The discovery agent runs as a continuous background process, not a one-time scan. The flow:

Seed collection: Ingest known endpoints from CI/CD metadata, DNS records, or initial manual input
Exploration phase: Use chess-inspired search to enumerate related endpoints
Schema inference: Fuzz parameters and analyze responses to build internal API models
Vulnerability scanning: Test high-priority endpoints for exploitable issues
Feedback loop: Discovered endpoints become new seeds for the next iteration

State management is critical. The agent maintains:

A graph of discovered endpoints and their relationships
A priority queue of endpoints awaiting deeper scanning
A history of tested parameter combinations to avoid redundant work
A map of confirmed vulnerabilities and their remediation status

Failure Modes

False positives from fuzzing: Aggressive parameter testing can trigger rate limits or WAF rules, causing the agent to misclassify legitimate endpoints as vulnerable. Mitigation: respect Retry-After headers and back off when 429 responses appear.
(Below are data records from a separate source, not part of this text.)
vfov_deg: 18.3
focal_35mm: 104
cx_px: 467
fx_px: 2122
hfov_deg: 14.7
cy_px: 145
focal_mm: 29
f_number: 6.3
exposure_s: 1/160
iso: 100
Schema drift: APIs change between scans. An endpoint that returned JSON last week might return XML today, breaking inference logic. Mitigation: version schema snapshots and flag breaking changes for manual review.
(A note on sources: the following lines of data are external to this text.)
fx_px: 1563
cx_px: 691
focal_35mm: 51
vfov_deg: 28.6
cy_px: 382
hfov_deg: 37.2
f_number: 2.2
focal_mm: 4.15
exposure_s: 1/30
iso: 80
Authentication boundary confusion: The agent might discover an endpoint but fail to test it properly if it cannot obtain valid credentials for different user roles. Mitigation: integrate with identity providers or credential vaults to test endpoints under multiple personas.
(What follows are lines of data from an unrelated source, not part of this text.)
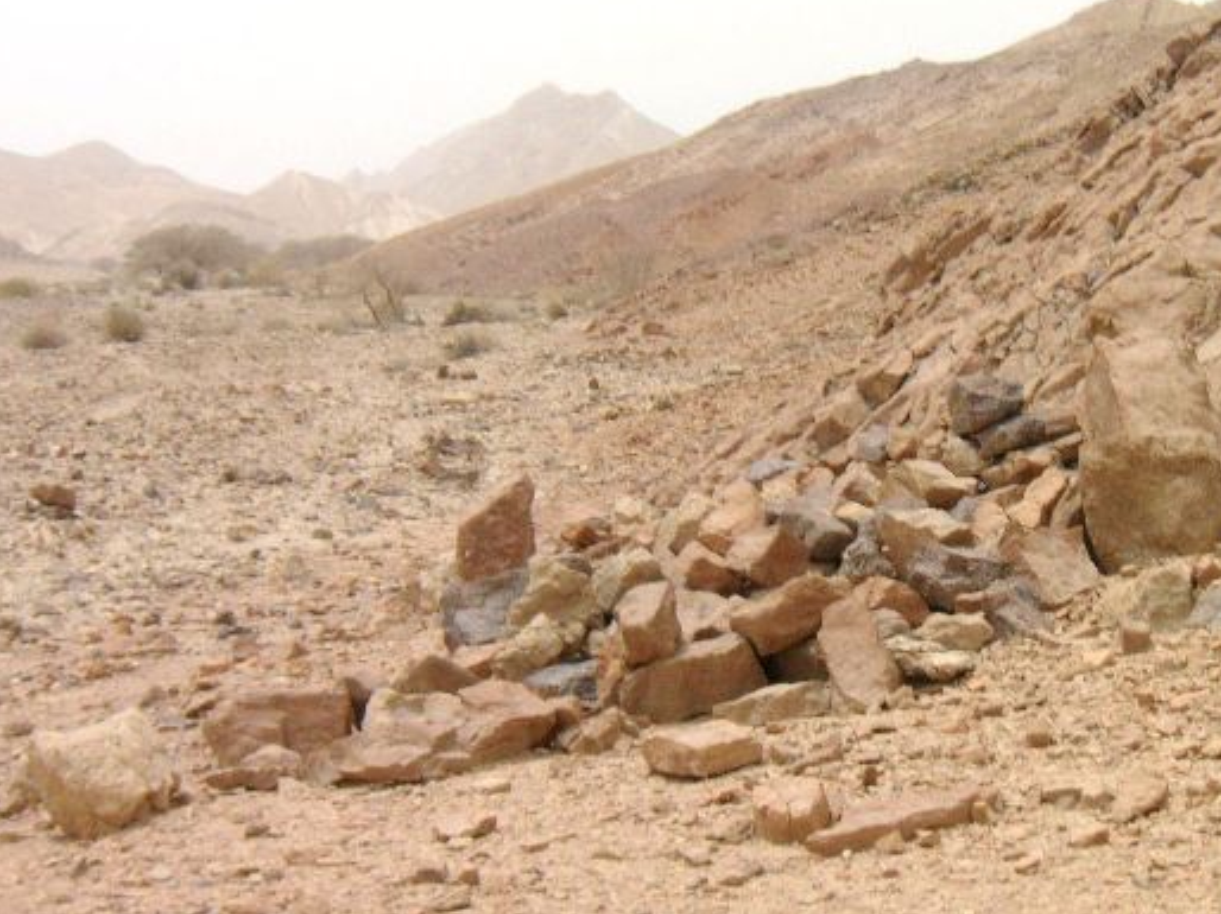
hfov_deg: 18.0
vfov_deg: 13.6
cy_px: 413
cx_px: 865
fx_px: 3843
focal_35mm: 109
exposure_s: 1/180
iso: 100
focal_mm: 11.7
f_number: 11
Compute cost: Deep exploration of large API surfaces consumes significant compute. A single fintech org might have 10,000 potential endpoint variations. Mitigation: use the priority queue aggressively and set time budgets per endpoint.

Deployment Shape

Escape runs as a SaaS platform, but the architecture suggests a hybrid model for enterprises:

Cloud control plane: Manages agent orchestration, stores discovered API inventory, and runs the vulnerability database
On-premises scanner: Deploys inside the customer’s network to access internal APIs without exposing traffic externally
CI/CD integration: Hooks into build pipelines to scan APIs before they reach production

The agent itself is stateless. It pulls work from the priority queue, executes scans, and writes results back to the control plane. This allows horizontal scaling during high-discovery periods (post-acquisition, post-merger).

Security Boundaries

The agent needs broad network access to discover APIs, which creates risk:

Credential leakage: If the agent stores API keys or tokens, it becomes a high-value target. Use short-lived tokens and rotate frequently.
Accidental mutation: Fuzzing DELETE or PUT endpoints can corrupt data. Run discovery agents in read-only mode by default, with explicit opt-in for mutation testing.
Log poisoning: Attackers might inject fake endpoints into logs to mislead the agent. Validate discovered endpoints against known infrastructure before scanning.

Observability

Key metrics for a discovery agent:

Endpoints discovered per hour: Measures search efficiency
False positive rate: Percentage of flagged vulnerabilities that are not exploitable
Time to critical finding: How long between deployment and discovery of a high-severity issue
Coverage percentage: Proportion of known APIs that have been scanned in the last 30 days

Alerting should trigger on:

Discovery of unauthenticated mutation endpoints
Sudden increase in 500 errors (suggests the agent is breaking things)
Credential expiration (agent loses access to authenticated routes)

Technical Verdict

Use Escape’s approach when:

Your organization has distributed API development with weak central inventory
Security teams discover APIs only after incidents
You need continuous discovery, not point-in-time scans
You have the budget for a SaaS platform or the engineering capacity to build similar orchestration

Avoid when:

You have strong API governance and complete OpenAPI specs for all endpoints
Your APIs are entirely internal with no external exposure
You lack the security maturity to act on findings (discovery without remediation creates alert fatigue)
Your APIs use non-standard protocols (gRPC, GraphQL) that require different inference strategies

The chess analogy is apt. API discovery is not exhaustive enumeration. It is strategic search under resource constraints, where the goal is to find the most dangerous vulnerabilities before attackers do.